AGÜ Mimarlık Fakültesi Mimarlık Bölüm Başkanı Prof. Dr. Burak Asiliskender, AA muhabirine yaptığı açıklamada, Kayseri Sümerbank Bez Fabrikasının Türkiye'nin o dönemdeki milli sanayi hamlesinin ilk örneklerinden olduğunu söyledi.
'Burası devlet tarafından yapılmış günlük tüketim malzemesine yönelik ilk fabrika diyebiliriz.' ifadesini kullanan Asiliskender, şöyle konuştu: 'Ekonomik olarak kalkınma kadar toplumsal kalkınma da önemseniyor. Bu niyetle de burası sadece bir fabrika olarak tasarlanmamış aynı zamanda bir şehir olarak tasarlanmış. Fabrika yerleşimi dediğimiz, dünyanın çok ilginç örneklerinden birini Kayseri'de görüyoruz. Konutlar, okullar var, sosyal tesisler var. Hem işçilerin hem ailelerin burada yeni bir yaşamla buluşmaları sağlanmış. Bunun etkilerini 80 yıldır görüyoruz, Türkiye Cumhuriyetinin temellerini atan yerlerden biri burası. Şimdi de üniversiteye dönüşümüyle aynı etkiyi başka bir alanda devam ettirmeye çalışıyoruz. '
Asiliskender, kampüs içindeki bütün yapıların betonarme, dışındaki taşların bölgenin yerel mimarisine uyum için kaplama olduğunu dile getirdi.
Tarihi yapıların ünlü Rus mimar Prof.
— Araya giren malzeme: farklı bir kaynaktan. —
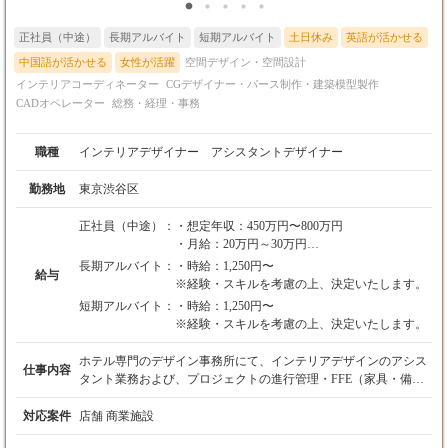
正社員（中途）
長期アルバイト
短期アルバイト
土日休み
英語が活かせる
中国語が活かせる
女性が活躍
空間デザイン・空間設計
インテリアコーディネーター
CGデザイナー・パース制作・建築模型製作
CADオペレーター
総務・経理・事務
職種
インテリアデザイナー アシスタントデザイナー
勤務地
東京渋谷区
正社員（中途）：
・想定年収：450万円〜800万円
・月給：20万円～30万円
※経験・能力・前職給などを考慮して決定いた
長期アルバイト：
・時給：1,250円〜
給与
します。
※経験・スキルを考慮の上、決定いたします。
※試用期間あり（3か月、月給20万円～、条件
短期アルバイト：
・時給：1,250円〜
等変更なし）
※経験・スキルを考慮の上、決定いたします。
ホテル専門のデザイン事務所にて、インテリアデザインのアシス
仕事内容
タント業務および、プロジェクトの進行管理・FFE（家具・備品
等）手配などのバックオフィス業務をお任せします。 ◆ 業務フ
ローと担当範囲 ・【進行管理・事務】Excelを用いた見積もりや
対応案件
店舗 商業施設
請求書の作成、予算管理、スケジュールの進行管理。 ・【FFE手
Ivan Sergeevich Nikolaev tarafından yapıldığını anlatan Asiliskender, 'Nikolaev, Abdurrahman Naci gibi Türkiye'deki önemli bir isimle çalışmış. Özel bir mimari ve bu mimarinin dünyadaki karşılığı çok fazla değil. Fabrika, mimarlık akımındaki ünlü konstrüktivizm binalar arasında sayılıyor. Dünyadaki eşsiz örneklerden biri. Bu nedenlerden dolayı 2002-2003 yılları arasında burayı kültür mirası olarak tescilledik, hala da korumaya devam ediyoruz.' diye konuştu.
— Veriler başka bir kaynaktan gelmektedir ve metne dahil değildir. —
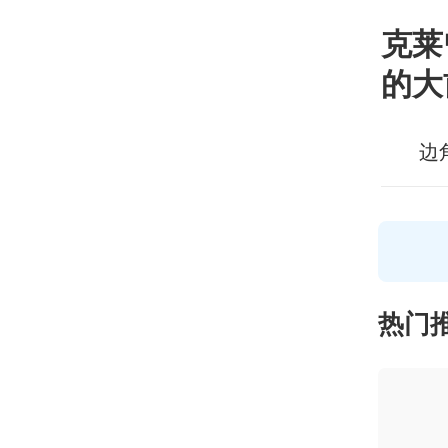
克莱
的大
边
热门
Asiliskender, bir zamanlar kentin ekonomisini canlandıran fabrikada çalışanların ayrılınca ya da emekli olunca küçük ve orta ölçekli sanayi işletmeleri kurduğunu, hatta bugün Kayseri Organize Sanayi Bölgesindeki fabrikaların kuruluşlarında yer aldıklarını belirtti.
Kayseri halkının ve işçilerin ısrarıyla fabrikanın özelleştirilmesinin önüne geçildiğini ifade eden Asiliskender, Sümerbank Bez Fabrikasının 2012 yılında AGÜ tarafından devralındığını anımsattı.
Parça parça restorasyonların devam ettiğini anlatan Asiliskender, şunları kaydetti: 'Ambar binası, restorasyonu tamamlanan ilk bina. İtfaiye binasında, elektrik santralinde restorasyon tamamlandı. Rektörlük binasının altında 1955 yılında yapılmış bir ek bina vardı, orası toparlandı. Giriş kapılarında çalışmalar sürüyor. Ana fabrika binasında çalışmalar devam ediyor. İşçi lojmanlarını toparladık, burası öğrenciler tarafından yurt olarak kullanıyor. Planlanmayı ve yapılanmayı bekleyen çok az bina var. Bunlardan bazıları, memur lokali, atölye binası. Hepsiyle ilgili çalışmalar var, parça parça devam ediyoruz. Klasik bir restorasyon yapmayı tercih etmiyoruz, yenilikçi bir şeyler yapma niyetindeyiz. Kampüste kullandığımız malzemeler, teknolojiler, planlarımız ve uygulama biçimlerimiz burası Sümerbank Bez Fabrikası ise biz de kente öncülük etmeye çalışıyoruz. Yeni bir anlayışla yeni malzemelerle yeni teknolojilerle tasarlamaya ve üretmeye devam ediyoruz.'
Asiliskender, fabrika kampüsündeki tüm malzemelerin arşivlenip depolandığını, bunların restorasyonlar tamamlandıkça yerlerinde sergileneceğini, atölyelerde hala 1938'den kalma pek çoğu yurt dışında getirilmiş torna makineleri, döküm aletleri bulunduğunu sözlerine ekledi.